THE EARL OF PERTH
asked His Majesty's Government, when and by what instrument the title of "Head of the Civil Service" was first bestowed on the Permanent Secretary to His Majesty's Treasury; whether Parliamentary sanction was or has subsequently been obtained to the bestowal of the title and what are the powers conferred on and the functions performed by the holder of the title.

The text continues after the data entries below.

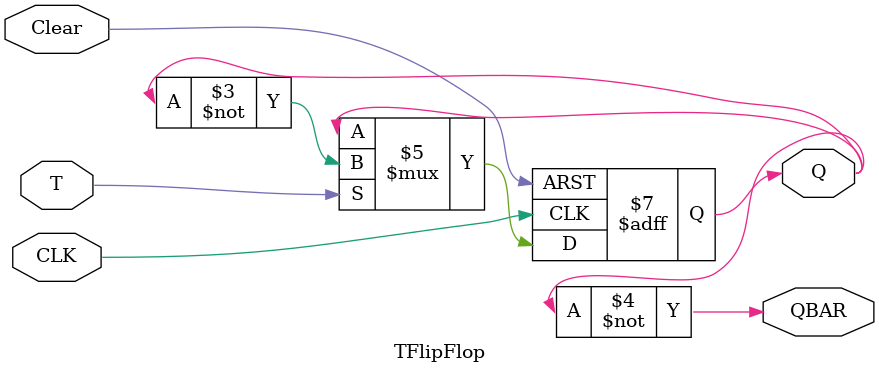
<source format=v>


module TFlipFlop(
    input wire  T,
    input wire  CLK,
    input wire  Clear,
    output reg  Q,
    output wire QBAR
    );

    always @ (posedge CLK or negedge Clear ) begin

    if (!Clear)
     Q <= 1'b0;
    else if (T)
     Q <= ~Q;
    end
    assign QBAR = ~Q;
endmodule

</source>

§ THE LORD CHANCELLOR (VISCOUNT SIMON)
The supreme head of all the Services of the Crown is the Sovereign. The Ministerial head of His Majesty's Civil Service is the Prime Minister and First Lord of the Treasury. The principal officer of that Service is the Permanent Secretary to the Treasury; that title was introduced in 1867 and the post has since carried with it the official headship194WA of the Service. No formal instrument recording the fact appears then to have been issued, but the position was explicitly reaffirmed in 1919 by the Government of the day in connexion with the reorganization of the Treasury after the last war. Appointment as "Permanent Secretary to the Treasury and official head of H.M. Civil Service" is made by the Prime Minister with the approval of His Majesty. The sanction of Parliament to appointments and titles in the Crown Services is not required. The function of the holder of this post is to direct, subject to Ministerial authority, the work of the Treasury, including that part of the Treasury's work which is concerned with the general supervision of the Civil Service and the central oversight of the official machinery of Government; his duties in this regard include that of advising the Prime Minister and First Lord, after consultation with any other Minister concerned, on appointments to certain senior posts in the Service which require the Prime Minister's approval, namely: Permanent Heads of Departments, their Deputies, Principal Finance Officers and Principal Establishment Officers. The holder of this post is, of course, in the exercise of his functions, subject to the authority of the Government of the day and he has no powers independent of the Minister to whom he tenders advice and to whom he is responsible.